Restore to me the joy of Your salvation.
–Psalm 51:12

Every time there is a building program in the Bible, it is always accompanied by a great spiritual revival. When Christians pray for a revival, exactly what are we praying for? If you have spent any time in a Baptist church, you might think about a series of meetings during which a church invites an evangelist to come in and reach unbelievers with the gospel. Of course, you have all kind of gimmicks to get unbelievers to come out to the revival service. On children’s nights, you give an iPad to the kid who brings the most guests with him. Then on youth nights, you bring a Christian band, and on adult nights, you give every Sunday school class a pew to fill. That is what we think of when we think of revival. But in the Bible, revivals were not aimed at unbelievers; they were aimed at believers. Think about it: you cannot revive something that is spiritually dead. People without Christ do not need resuscitation–they need resurrection. Revival is for God’s people. Anytime you have a revival in the Bible, it occurred when people who were believers become lethargic in their walk with God, and God awakened them. Here is a good definition of revival: revival occurs when the Spirit of God using the Word of God motivates the people of God to obey the will of God.

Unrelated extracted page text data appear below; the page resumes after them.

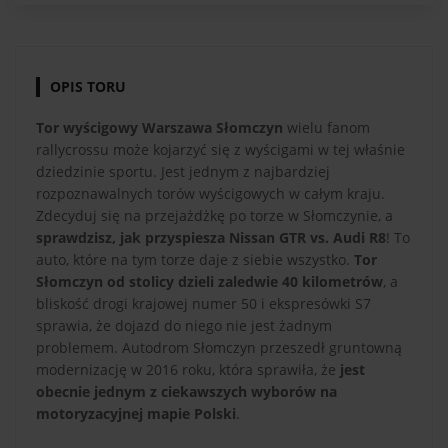
OPIS TORU
Tor wyścigowy Warszawa Słomczyn
wielu fanom
rallycrossu może kojarzyć się z wyścigami w tej właśnie
dziedzinie sportu. Jest jednym z najbardziej
rozpoznawalnych torów wyścigowych w całym kraju.
Zdecyduj się na przejażdżkę po torze w Słomczynie, a
sprawdzisz, jak przyspiesza Nissan GTR vs. Audi R8
! To
auto, które na tym torze daje z siebie wszystko.
Tor
Słomczyn od stolicy dzieli zaledwie 40 kilometrów
, a
bliskość drogi krajowej numer 50 i ekspresówki S7
sprawia, że dojazd do niego nie jest żadnym
problemem. Autodrom Słomczyn przeszedł gruntowną
modernizację w 2016 roku, która sprawiła, że
jest
obecnie jednym z ciekawszych wyborów na
motoryzacyjnej mapie Polski
.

Do you want a revival in your life? Do you want to regain that excitement you once had in your relationship with God? If so, Nehemiah 8 is for you. We see a shift of emphasis at this point in the book of Nehemiah. The focus of the first seven chapters is on the material needs of the city, but beginning in chapter 8, the focus is on the spiritual needs of the people. The action in the first seven chapters is the construction of the wall, but the second half of the book deals with the instruction of the people. And finally, the main character in the first seven chapters is Nehemiah, but when we come to chapter 8, the main character is Ezra.

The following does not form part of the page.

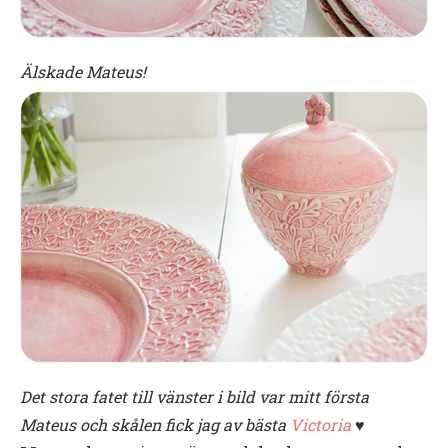
Älskade Mateus!
Det stora fatet till vänster i bild var mitt första
Mateus och skålen fick jag av bästa
Victoria
♥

God used three specific men in the return back to Jerusalem. The first guy was Zerubbabel. He came with the first group in 516 BC to rebuild the temple. Then in 458 BC the second man came back. That was Ezra, who was a religious leader. His job was to reinstitute the worship that was to occur in the temple. Unfortunately, he was not very successful in doing that. Fourteen years later, Nehemiah came back with the third group of people. His job was to rebuild the wall, and he did so in just fifty-two days. But that was not Nehemiah’s ultimate purpose. More than just building a wall, God wanted to build a community of devoted believers who would be His representatives in the culture. That is what Nehemiah’s ultimate purpose was. And just as God wanted to renew a group of His followers in Jerusalem, God wants to do that same kind of renewal work in our hearts as well. If you long for a renewal of your relationship with God, if you want that vibrancy restored to your relationship with your Creator, Nehemiah 8 has three ingredients for a true spiritual revival.


Today’s devotion is excerpted from “Recipe For Revival” by Dr. Robert Jeffress, 2010.